James' voice was shaky and his hands quite sweaty. Joanna and Sue both looked his way as they heard him address the red-haired, and while the brunette immediately noticed that something was off, Sue only gently smiled at James.
"I uh..." he tried again, but his mouth was surprisingly dry; not another sound wanted to escape his throat, and his tongue seemed to dam up the flow of words he had on its tip.
And so, in his shortness of breath, inability to express himself, and great despair, James pulled the little piece of wood out of his pocket, to reveal it to be of circular shape; a ring, in fact. Sue gasped for air, while Joanna repeatedly hammered the palm of her hand against her forehead and cursed, "Oh, Lord! Oh, dear Lord!"
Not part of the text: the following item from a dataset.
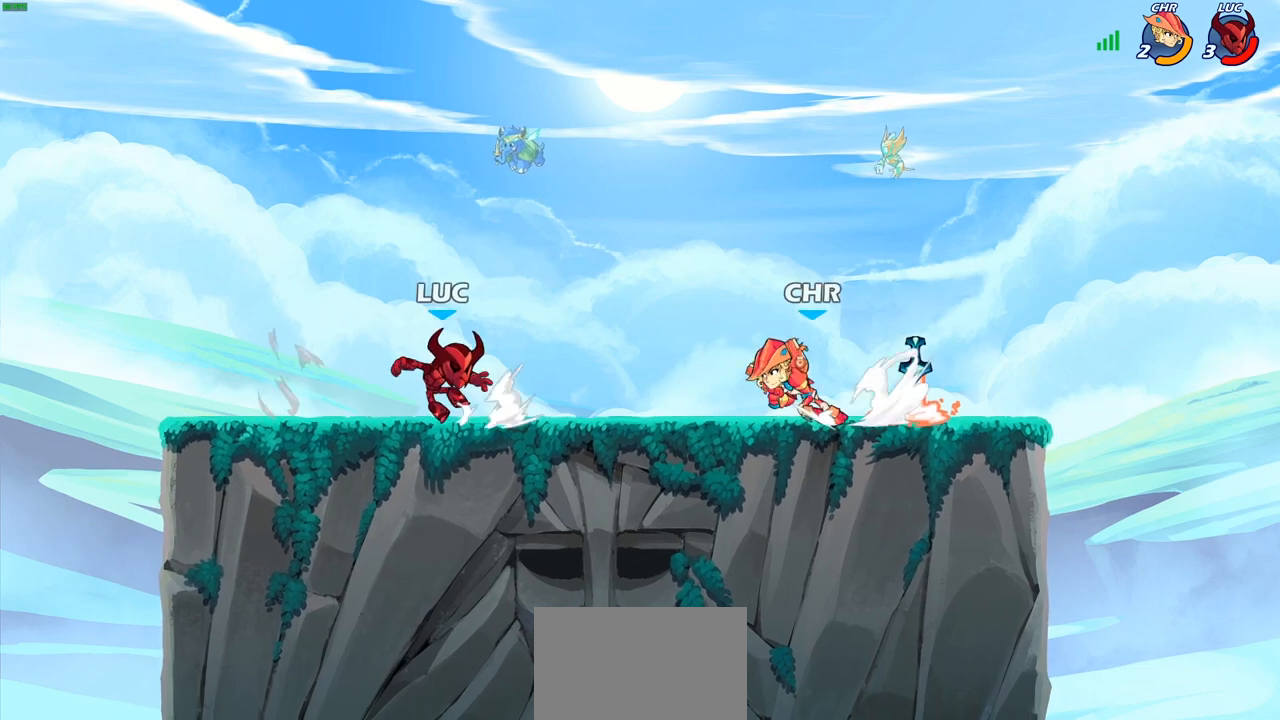
{"buttons": [], "left_stick": "left", "right_stick": "center", "events": [[450, "left_stick", "left"]]}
The ring he held in front of the red-haired's face was made from light coloured wood, and although processed and furbished, one could still see all of the tree's characteristics and its prior texture. In the middle, a single, seemingly unimpressive, dark-blue gemstone laid embedded. It was neither very sparkly nor strikingly beautiful. It wasn't a diamond, or for the blue colour's sake a sapphire at least, and James knew that. But he also knew that no money in the world could have bought Sue the effort and love he had put into forging this ring.